**** Extracted records

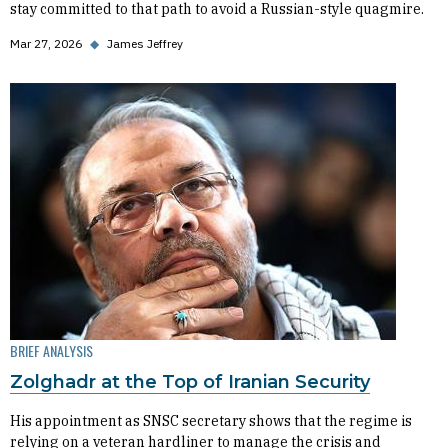
stay committed to that path to avoid a Russian-style quagmire.
Mar 27, 2026
◆
James Jeffrey
BRIEF ANALYSIS
Zolghadr at the Top of Iranian Security
His appointment as SNSC secretary shows that the regime is
relying on a veteran hardliner to manage the crisis and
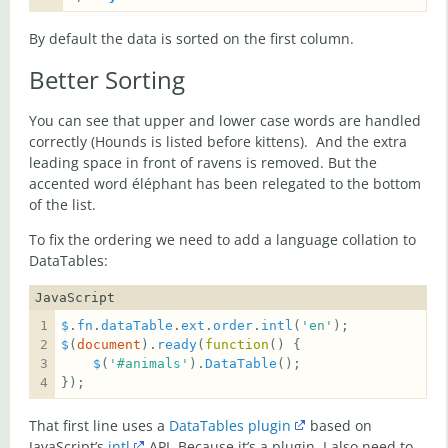
By default the data is sorted on the first column.
Better Sorting
You can see that upper and lower case words are handled
correctly (Hounds is listed before kittens). And the extra
leading space in front of ravens is removed. But the
accented word éléphant has been relegated to the bottom
of the list.
To fix the ordering we need to add a language collation to
DataTables:
JavaScript
$
.
fn
.
dataTable
.
ext
.
order
.
intl
(
'en'
$
(
document
).
ready
(
function
$
(
'#animals'
).
DataTable
That first line uses a
DataTables plugin
based on
JavaScript’s
intl
API. Because it’s a plugin, I also need to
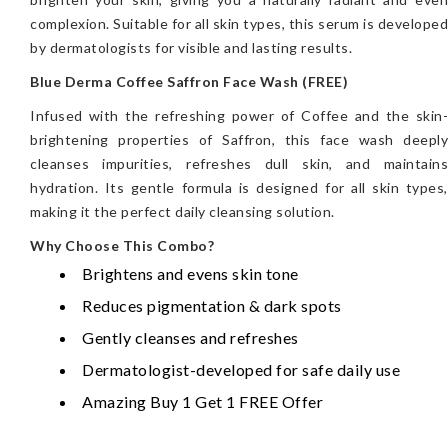
complexion. Suitable for all skin types, this serum is developed
by dermatologists for visible and lasting results.
Blue Derma Coffee Saffron Face Wash (FREE)
Infused with the refreshing power of Coffee and the skin-
brightening properties of Saffron, this face wash deeply
cleanses impurities, refreshes dull skin, and maintains
hydration. Its gentle formula is designed for all skin types,
making it the perfect daily cleansing solution.
Why Choose This Combo?
Brightens and evens skin tone
Reduces pigmentation & dark spots
Gently cleanses and refreshes
Dermatologist-developed for safe daily use
Amazing Buy 1 Get 1 FREE Offer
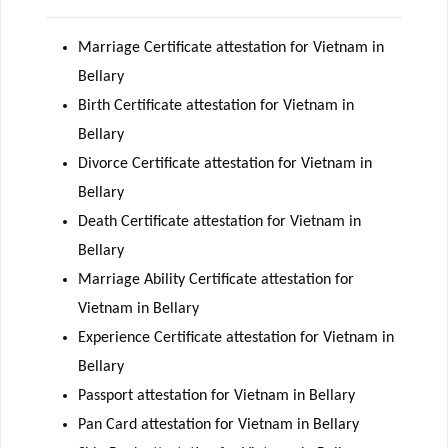
Marriage Certificate attestation for Vietnam in
Bellary
Birth Certificate attestation for Vietnam in
Bellary
Divorce Certificate attestation for Vietnam in
Bellary
Death Certificate attestation for Vietnam in
Bellary
Marriage Ability Certificate attestation for
Vietnam in Bellary
Experience Certificate attestation for Vietnam in
Bellary
Passport attestation for Vietnam in Bellary
Pan Card attestation for Vietnam in Bellary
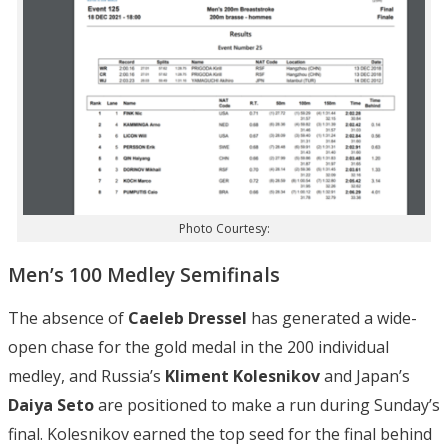
Photo Courtesy:
Men’s 100 Medley Semifinals
The absence of
Caeleb Dressel
has generated a wide-
open chase for the gold medal in the 200 individual
medley, and Russia’s
Kliment Kolesnikov
and Japan’s
Daiya Seto
are positioned to make a run during Sunday’s
final. Kolesnikov earned the top seed for the final behind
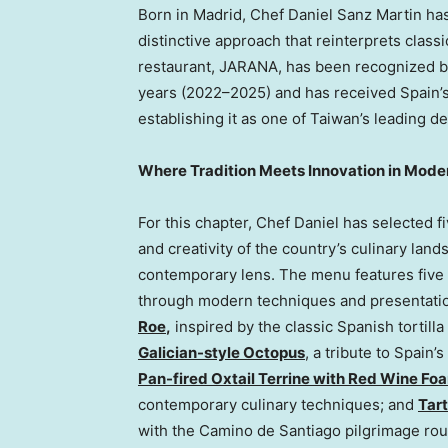
Born in Madrid, Chef Daniel Sanz Martin has
distinctive approach that reinterprets class
restaurant, JARANA, has been recognized by
years (2022–2025) and has received Spain’s o
establishing it as one of Taiwan’s leading de
Where Tradition Meets Innovation in Mode
For this chapter, Chef Daniel has selected f
and creativity of the country’s culinary land
contemporary lens. The menu features five 
through modern techniques and presentatio
Roe
,
inspired by the classic Spanish tortil
Galician-style Octopus
, a tribute to Spain’
Pan-fired Oxtail Terrine with Red Wine Fo
contemporary culinary techniques; and
Tar
with the Camino de Santiago pilgrimage rou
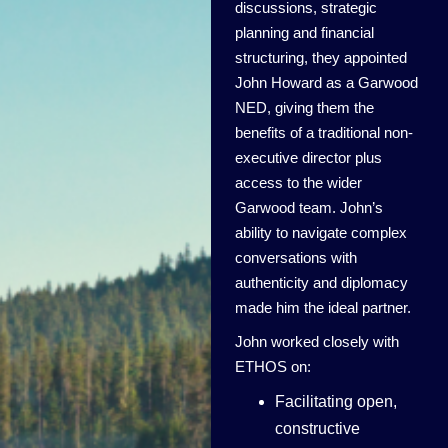
discussions, strategic
planning and financial
structuring, they appointed
John Howard as a Garwood
NED, giving them the
benefits of a traditional non-
executive director plus
access to the wider
Garwood team. John’s
ability to navigate complex
conversations with
authenticity and diplomacy
made him the ideal partner.
John worked closely with
ETHOS on:
Facilitating open,
constructive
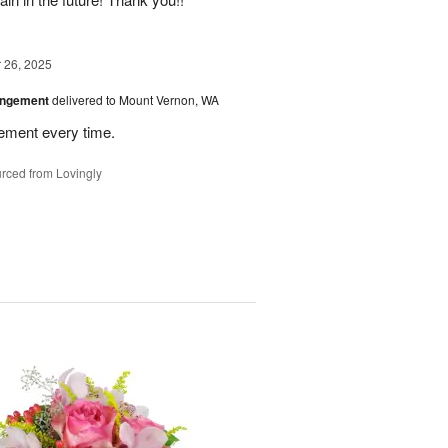
26, 2025
angement
delivered to Mount Vernon, WA
gement every time.
rced from Lovingly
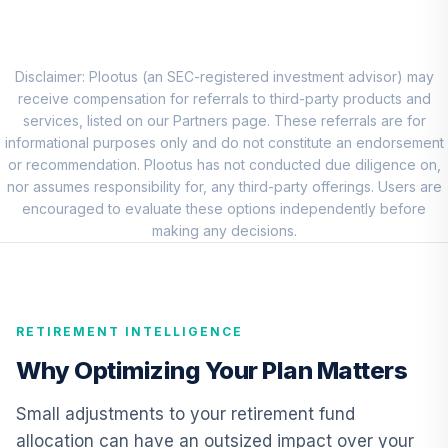
Choice Account
9
.
0.0%
(R2)
QCSCPX
Disclaimer: Plootus (an SEC-registered investment advisor) may
TIAA Traditional
receive compensation for referrals to third-party products and
Annuity - Group
services, listed on our Partners page. These referrals are for
Supplemental
informational purposes only and do not constitute an endorsement
10
.
0.0%
--
Retirement
or recommendation. Plootus has not conducted due diligence on,
Annuity
nor assumes responsibility for, any third-party offerings. Users are
TIAGS
encouraged to evaluate these options independently before
making any decisions.
TIAA Traditional
Annuity -
11
.
0.0%
--
Retirement
Annuity
RETIREMENT INTELLIGENCE
TIAIP
Why Optimizing Your Plan Matters
TIAA Traditional
Annuity -
Small adjustments to your retirement fund
Supplemental
12
.
0.0%
--
allocation can have an outsized impact over your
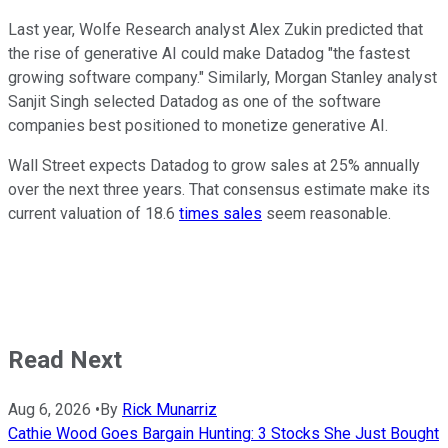
Last year, Wolfe Research analyst Alex Zukin predicted that
the rise of generative AI could make Datadog "the fastest
growing software company." Similarly, Morgan Stanley analyst
Sanjit Singh selected Datadog as one of the software
companies best positioned to monetize generative AI.
Wall Street expects Datadog to grow sales at 25% annually
over the next three years. That consensus estimate make its
current valuation of 18.6
times sales
seem reasonable.
Read Next
Aug 6, 2026
•
By
Rick Munarriz
Cathie Wood Goes Bargain Hunting: 3 Stocks She Just Bought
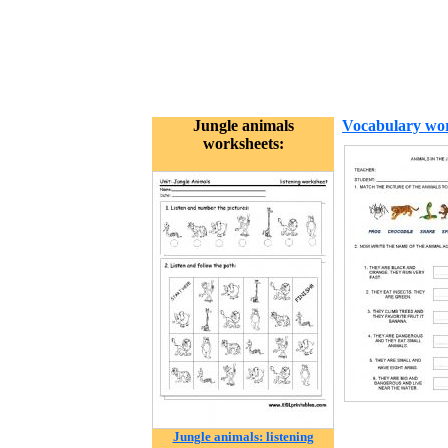
Jungle animals
Vocabulary wor
worksheets:
Jungle animals: listening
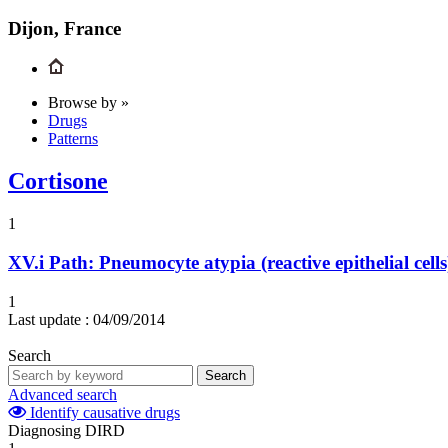
Dijon, France
Browse by »
Drugs
Patterns
Cortisone
1
XV.i
Path: Pneumocyte atypia (reactive epithelial cell
1
Last update :
04/09/2014
Search
Search
Advanced search
Identify causative drugs
Diagnosing DIRD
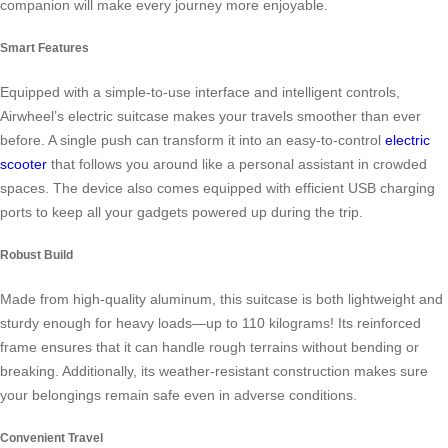
companion will make every journey more enjoyable.
Smart Features
Equipped with a simple-to-use interface and intelligent controls,
Airwheel’s electric suitcase makes your travels smoother than ever
before. A single push can transform it into an easy-to-control
electric
scooter
that follows you around like a personal assistant in crowded
spaces. The device also comes equipped with efficient USB charging
ports to keep all your gadgets powered up during the trip.
Robust Build
Made from high-quality aluminum, this suitcase is both lightweight and
sturdy enough for heavy loads—up to 110 kilograms! Its reinforced
frame ensures that it can handle rough terrains without bending or
breaking. Additionally, its weather-resistant construction makes sure
your belongings remain safe even in adverse conditions.
Convenient Travel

********

_Try it_
Exclude the pictures. Write out the remaining data exactly.

_Task result_
stay committed to that path to avoid a Russian-style quagmire.
Mar 27, 2026
◆
James Jeffrey
BRIEF ANALYSIS
Zolghadr at the Top of Iranian Security
His appointment as SNSC secretary shows that the regime is
relying on a veteran hardliner to manage the crisis and
By default the data is sorted on the first column.
Better Sorting
You can see that upper and lower case words are handled
correctly (Hounds is listed before kittens). And the extra
leading space in front of ravens is removed. But the
accented word éléphant has been relegated to the bottom
of the list.
To fix the ordering we need to add a language collation to
DataTables:
JavaScript
$
.
fn
.
dataTable
.
ext
.
order
.
intl
(
'en'
$
(
document
).
ready
(
function
$
(
'#animals'
).
DataTable
That first line uses a
DataTables plugin
based on
JavaScript’s
intl
API. Because it’s a plugin, I also need to
complexion. Suitable for all skin types, this serum is developed
by dermatologists for visible and lasting results.
Blue Derma Coffee Saffron Face Wash (FREE)
Infused with the refreshing power of Coffee and the skin-
brightening properties of Saffron, this face wash deeply
cleanses impurities, refreshes dull skin, and maintains
hydration. Its gentle formula is designed for all skin types,
making it the perfect daily cleansing solution.
Why Choose This Combo?
Brightens and evens skin tone
Reduces pigmentation & dark spots
Gently cleanses and refreshes
Dermatologist-developed for safe daily use
Amazing Buy 1 Get 1 FREE Offer
Marriage Certificate attestation for Vietnam in
Bellary
Birth Certificate attestation for Vietnam in
Bellary
Divorce Certificate attestation for Vietnam in
Bellary
Death Certificate attestation for Vietnam in
Bellary
Marriage Ability Certificate attestation for
Vietnam in Bellary
Experience Certificate attestation for Vietnam in
Bellary
Passport attestation for Vietnam in Bellary
Pan Card attestation for Vietnam in Bellary
Photo Courtesy:
Men’s 100 Medley Semifinals
The absence of
Caeleb Dressel
has generated a wide-
open chase for the gold medal in the 200 individual
medley, and Russia’s
Kliment Kolesnikov
and Japan’s
Daiya Seto
are positioned to make a run during Sunday’s
final. Kolesnikov earned the top seed for the final behind
Born in Madrid, Chef Daniel Sanz Martin has
distinctive approach that reinterprets class
restaurant, JARANA, has been recognized by
years (2022–2025) and has received Spain’s o
establishing it as one of Taiwan’s leading de
Where Tradition Meets Innovation in Mode
For this chapter, Chef Daniel has selected f
and creativity of the country’s culinary land
contemporary lens. The menu features five 
through modern techniques and presentatio
Roe
,
inspired by the classic Spanish tortil
Galician-style Octopus
, a tribute to Spain’
Pan-fired Oxtail Terrine with Red Wine Fo
contemporary culinary techniques; and
Tar
with the Camino de Santiago pilgrimage rou
discussions, strategic
planning and financial
structuring, they appointed
John Howard as a Garwood
NED, giving them the
benefits of a traditional non-
executive director plus
access to the wider
Garwood team. John’s
ability to navigate complex
conversations with
authenticity and diplomacy
made him the ideal partner.
John worked closely with
ETHOS on:
Facilitating open,
constructive
26, 2025
angement
delivered to Mount Vernon, WA
gement every time.
rced from Lovingly
Choice Account
9
.
0.0%
(R2)
QCSCPX
Disclaimer: Plootus (an SEC-registered investment advisor) may
TIAA Traditional
receive compensation for referrals to third-party products and
Annuity - Group
services, listed on our Partners page. These referrals are for
Supplemental
informational purposes only and do not constitute an endorsement
10
.
0.0%
--
Retirement
or recommendation. Plootus has not conducted due diligence on,
Annuity
nor assumes responsibility for, any third-party offerings. Users are
TIAGS
encouraged to evaluate these options independently before
making any decisions.
TIAA Traditional
Annuity -
11
.
0.0%
--
Retirement
Annuity
RETIREMENT INTELLIGENCE
TIAIP
Why Optimizing Your Plan Matters
TIAA Traditional
Annuity -
Small adjustments to your retirement fund
Supplemental
12
.
0.0%
--
allocation can have an outsized impact over your
Last year, Wolfe Research analyst Alex Zukin predicted that
the rise of generative AI could make Datadog "the fastest
growing software company." Similarly, Morgan Stanley analyst
Sanjit Singh selected Datadog as one of the software
companies best positioned to monetize generative AI.
Wall Street expects Datadog to grow sales at 25% annually
over the next three years. That consensus estimate make its
current valuation of 18.6
times sales
seem reasonable.
Read Next
Aug 6, 2026
•
By
Rick Munarriz
Cathie Wood Goes Bargain Hunting: 3 Stocks She Just Bought
Jungle animals
Vocabulary wor
worksheets:
Jungle animals: listening
Dijon, France
Browse by »
Drugs
Patterns
Cortisone
1
XV.i
Path: Pneumocyte atypia (reactive epithelial cell
1
Last update :
04/09/2014
Search
Search
Advanced search
Identify causative drugs
Diagnosing DIRD
companion will make every journey more enjoyable.
Smart Features
Equipped with a simple-to-use interface and intelligent controls,
Airwheel’s electric suitcase makes your travels smoother than ever
before. A single push can transform it into an easy-to-control
electric
scooter
that follows you around like a personal assistant in crowded
spaces. The device also comes equipped with efficient USB charging
ports to keep all your gadgets powered up during the trip.
Robust Build
Made from high-quality aluminum, this suitcase is both lightweight and
sturdy enough for heavy loads—up to 110 kilograms! Its reinforced
frame ensures that it can handle rough terrains without bending or
breaking. Additionally, its weather-resistant construction makes sure
your belongings remain safe even in adverse conditions.
Convenient Travel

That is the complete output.